I confess, I am a little nervous as I head into Monday’s post. It is the first chance we have for book club discussion. It is the first opportunity to see if this little experiment is viable. Again this and all other features on Being Cancer are on-going and subject to change and improvement. As I have written to a number of my readers recently, please do consider adding Being Cancer to your blogrolls (or it it blogsroll?). Sharing resources is one way we have to continue to grow and build this cancer community.
Christine Lynds answered the study questions on her blog The Edge of Light – by Christine Lynds. So dipping into her post is as good a place to start as any to begin the discussion.
Balancing your own needs and the needs of loved ones can be the most complicated part of this whole ordeal. I don’t want to make this any harder for my family than it already is, but I know that putting my own needs first does just that sometimes. I try to listen and understand where they are coming from, but I need to make my own choices in the end.
Randy’s decision to go ahead with his projects were the best thing for his family in the long run. Loved ones shouldn’t be left with the sorrow of knowing that the person never realized their dreams.
Dennis: I couldn’t help but think that there were some gender issues here. Women in general tend to value family above other considerations. Likewise, men in our culture seem more goal-oriented. If the roles had been reversed in Randy’s relationship, would the discussion have been the same?
“Kids – more than anything else – need to know their parents love them. Their parents don’t have to be alive for that to happen.” How does this theme resonate for you in dealing with illness and family? He worries that his young children will not remember him. What thoughts have you had about the legacy of memory that you might leave your children or grandchildren?
My son is an adult, but I have thought about what I can leave him so that he will continue to feel my love and presence in his life, even after I’m gone.
I keep a journal of letters that I’ve been writing to Adam since he was a baby. This blog will someday become a record of who I was and what was important to me. I’ve considered writing a children’s book about my life for future grandchildren. I plan to call it The Story of Amma (what I want my grandchildren to call me).
Dennis: I have two young grandchildren whom I love more than most anything in this world. Since I am on disability, I have done childcare for them since infancy. Imagining that if I were to leave them, they might have little or no memory of them is difficult to bear. When I looked at the photo on the back cover of the book, seeing he and the kids together, happy – and then to realize that these children might not remember their father, that is really hard.
Another of my readers, Genevieve, writes “cancer has made me much more faithful with all the little “record keeping” things – baby books, momentos saved, photo albums kept up to date. I also keep a 5 year journal in my wide-margin Bible for each child. I am half way through kid number 2 so I have to live at least 13 more years to finish the project!”
Randy tells about how he was raised as a child. How did your own upbringing impact on how you handled your diagnosis and subsequent struggle with disease and treatment?
I think being an introvert has had more of an impact than my childhood has. While I do reach out to other people and am open about my illness, I have needed time to process each development on my own. An important part of that process for me has been writing about my experiences and thoughts along the way.
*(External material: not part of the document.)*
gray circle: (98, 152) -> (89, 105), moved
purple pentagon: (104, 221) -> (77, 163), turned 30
The second section deals with how Randy strove to achieve childhood dreams. How has that worked out for you? How did cancer affect your pursuit of your dreams?
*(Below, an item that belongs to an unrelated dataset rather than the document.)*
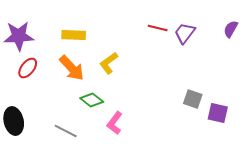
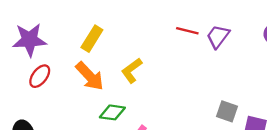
yellow rectangle: (74, 35) -> (92, 39), turned -60
green diamond: (92, 100) -> (112, 112), turned -30

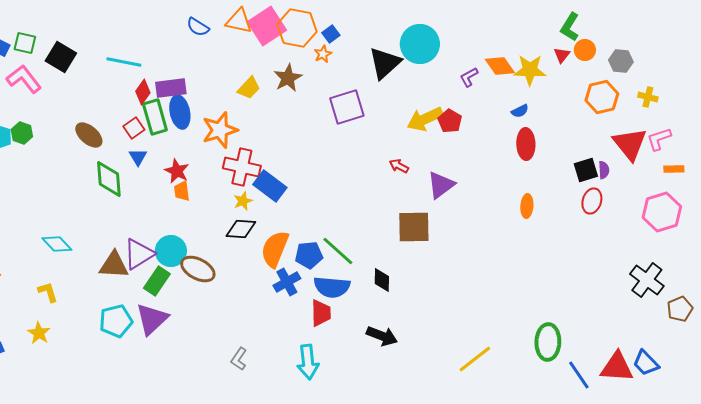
I’m striving more to achieve adult dreams than childhood ones. It has taken me over 50 years to understand who I am and what is important to me. I do have a ‘bucket list’ but found that creating a list of what I had already done in my life was an even more meaningful exercise. It was confirmation to me of what a great life I’ve already had and it gave me hope that I will continue to have amazing experiences for a long time to come.
Dennis: Kathy wrote “ I remember feeling aggravated and jealous reading about Randy’s pursuit of his childhood dreams while feeling like I’d tossed mine by the wayside for the sake of a secure paycheck. I haven’t yet completely changed gears career-wise, but my perspective is definitely different and I’m more confident that a change will be realized.”
So the discussion has begun. What were your thoughts and reactions. Please leave your Comments below.
Next week’s assignment: Part III “Adventures … and Lessons Learned” Approx 50 pages.
Discussion Questions: In the beginning of this section Randy has met his pancreatuc cancer head-on, asking for the most difficult treatments available. He seems to be in remission. But at a follow-up visit, he discovers not only has he relapsed but has extensive metastases. If you have dealt with relapse or metastasis, how did it feel? How did you deal with it?
In ‘The Man in the Convertible” he relates how difficult it is to judge just how well you are doing emotionally when you are in the midst of your struggle with cancer. How did you make that determination?
In “Pouring Soda on the Backseat” Randy asks his niece and nephew to help his kids remeber how hard he fought to stay alive as long as possible. Your reactions?
In the next few chapters Randy talks about his relationship with his wife. I am sure that we all gave thought to our own relationships when we were first diagnosed. What were some of your thoughts about your spouse?
in “Jai” Randy relates that his wife kept her own journal and that it helped her deal with all those “little” issues that can nag a relationship. Has your partner tried a journal? or something else that helped? She also found that having conversations with other caregivers helped. Does reading other blogs help your spouse or just make it more difficult?